# [Record extracts]
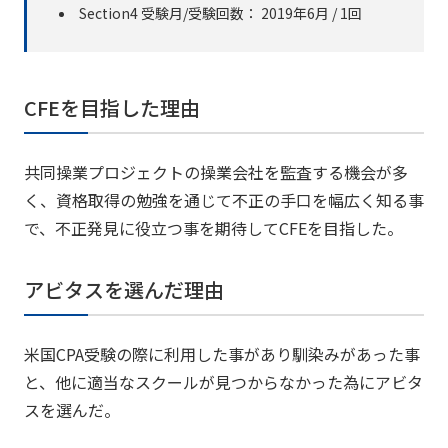
Section4 受験月/受験回数： 2019年6月 / 1回
CFEを目指した理由
共同操業プロジェクトの操業会社を監査する機会が多
く、資格取得の勉強を通じて不正の手口を幅広く知る事
で、不正発見に役立つ事を期待してCFEを目指した。
アビタスを選んだ理由
米国CPA受験の際に利用した事があり馴染みがあった事
と、他に適当なスクールが見つからなかった為にアビタ
スを選んだ。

# [What is being asked]
Copy the text of the listing above line for line, without changing a single character, and leave the picture out.

# [Answer to this task]
Section4 受験月/受験回数： 2019年6月 / 1回
CFEを目指した理由
共同操業プロジェクトの操業会社を監査する機会が多
く、資格取得の勉強を通じて不正の手口を幅広く知る事
で、不正発見に役立つ事を期待してCFEを目指した。
アビタスを選んだ理由
米国CPA受験の際に利用した事があり馴染みがあった事
と、他に適当なスクールが見つからなかった為にアビタ
スを選んだ。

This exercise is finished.